Edmund White, scrittore statunitense, così inizia raccontando la vita di Arthur Rimbaud.
E' un libro certamente personalizzato, White è un narratore non un erudito, non è però narcisista, ha il rigore, invece, dello studioso, avendo letto e indagato i testi e la vita di Rimbaud, i libri sul poeta e il contesto letterario in cui visse.
White, inoltre, è pure critico sottilissimo delle poesie del grande poeta.
Da apprezzare, infine, l'umiltà di un romanziere di successo, che si piega all'oggetto della sua analisi, quando sarebbe stata facile la tentazione di prevaricare con il proprio io come fece invece Henry Miller nel suo libro su Rimbaud “Il tempo degli assassini”.
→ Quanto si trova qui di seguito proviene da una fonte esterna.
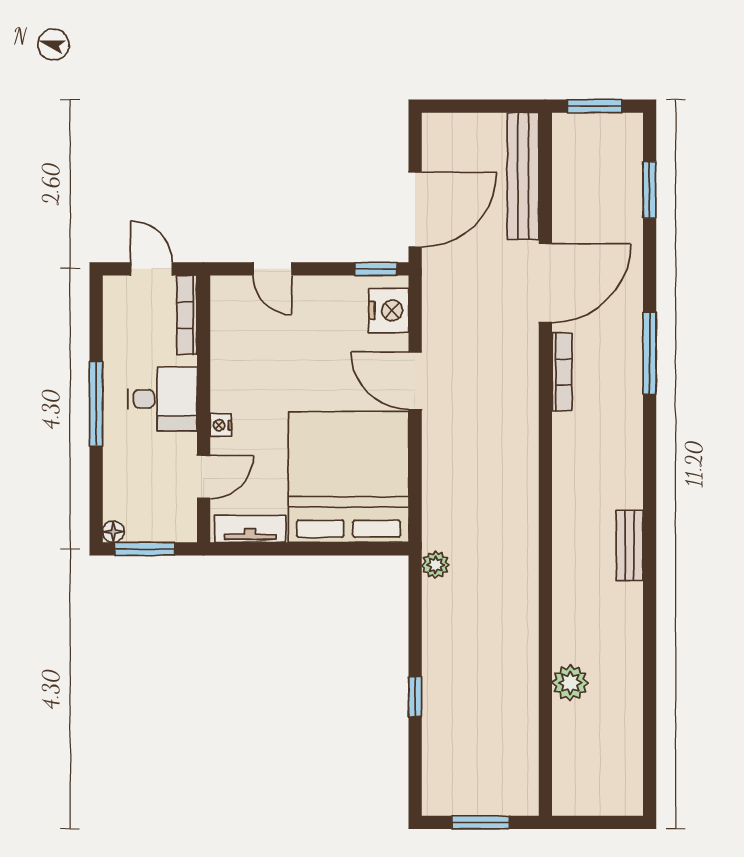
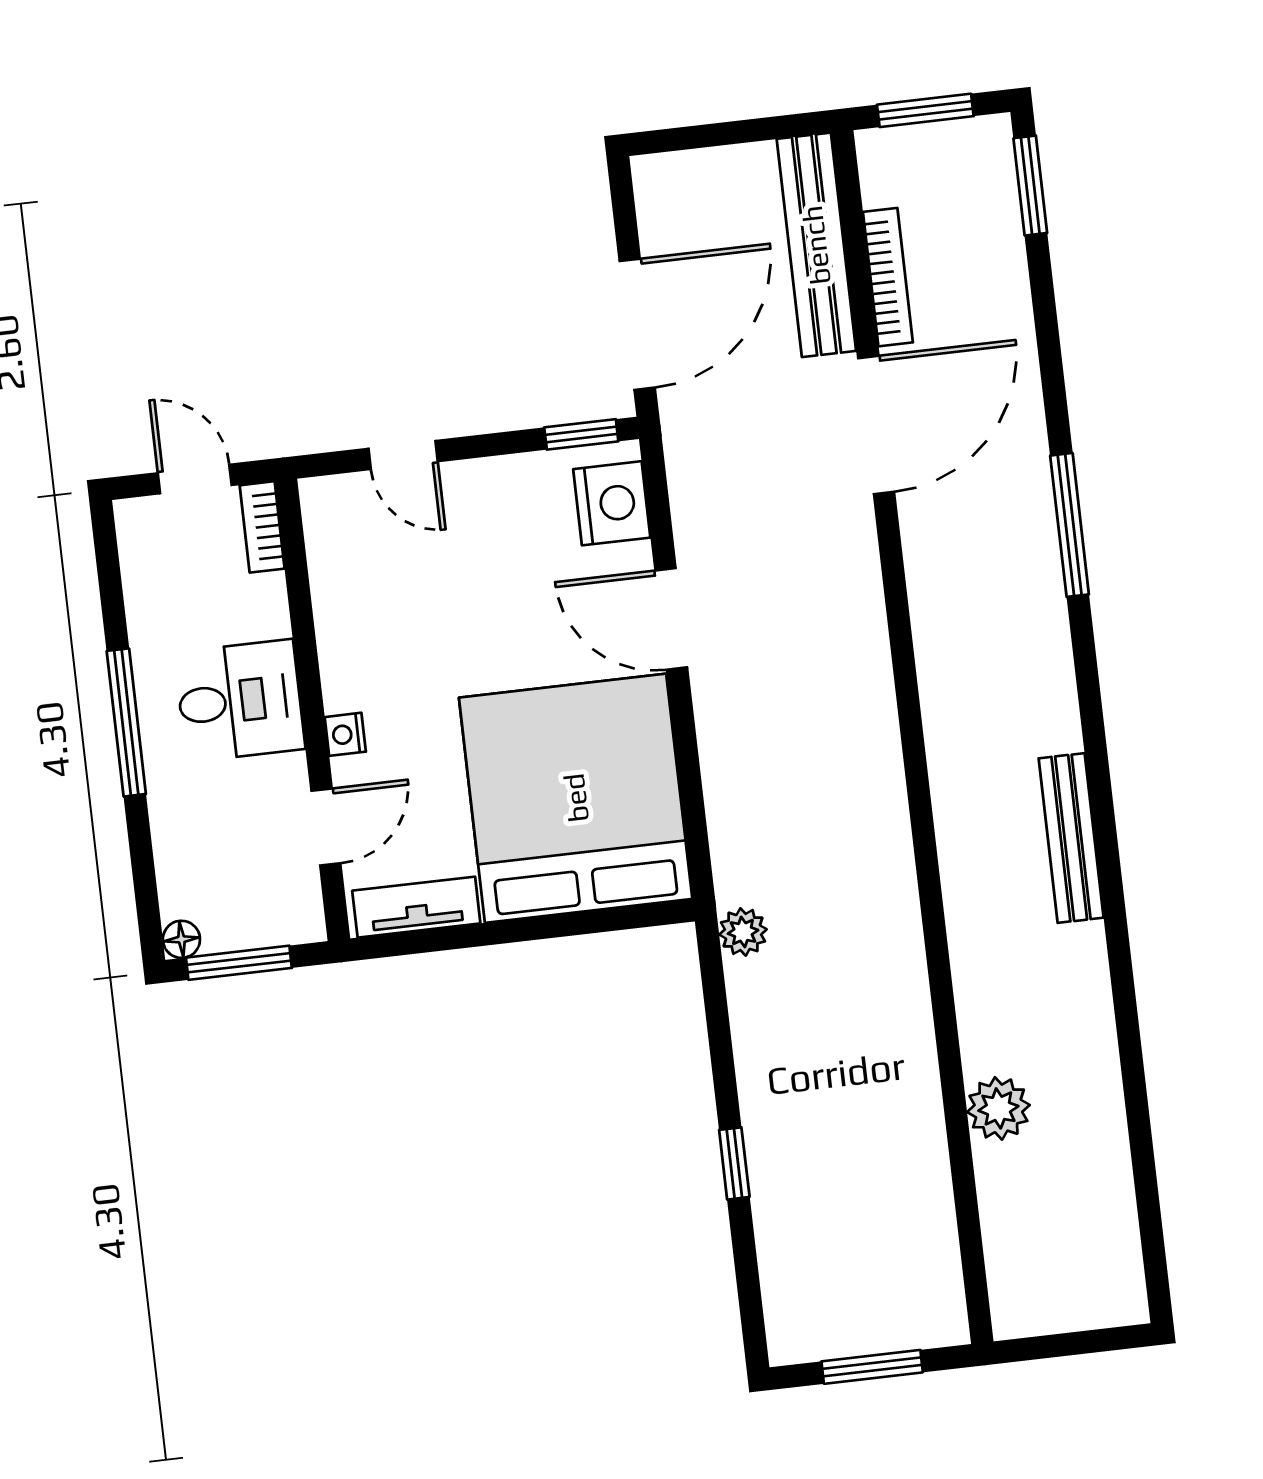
window: (650, 190) -> (1030, 186), moved
bookcase: (187, 315) -> (262, 527), width x0.64
bookcase: (562, 372) -> (888, 277), moved
bench: (630, 545) -> (1071, 838), width x1.36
C'è una “doppia vita” in Rimbaud come sottolinea lo stesso titolo del libro. “Poeta maledetto” fino a 21anni, poi mercante e avventuriero in Africa. Leggendo ho pensato che ci sia comunque un filo che lega i due periodi, separati, invece, nella presenza-assenza della poesia. Il filo è il bisogno di sperimentare con tutti i sensi: muoversi nello spazio freneticamente, vedere, sottoporsi a fatiche inaudite.
E' incredibile, infatti, l'elenco dei paesi e delle zone da Rimbaud attraversati, spesso a piedi (a volte ripetutamente), spesso senza soldi. Paradossalmente il periodo forse più affascinante è quello africano non solo perché è poco conosciuto, quindi misterioso (di alcuni anni non sappiamo quasi nulla), ma per la vita miserabile che visse in luoghi selvaggi e inospitali come si desume nelle sue (poche), ma lancinanti, lettere dall'Abissinia.
Si potrebbe pensare che Rimbaud abbia scritto due tipi di poesie: una con le parole, una, estremizzando la sua vita, con gli atti.
Edmund White. La doppia vita di Rimbaud. (tit. orig. Rimbaud. The Double Life of a Rebel. Traduzione di Giorgio Testa. minimun fax. 14 euro.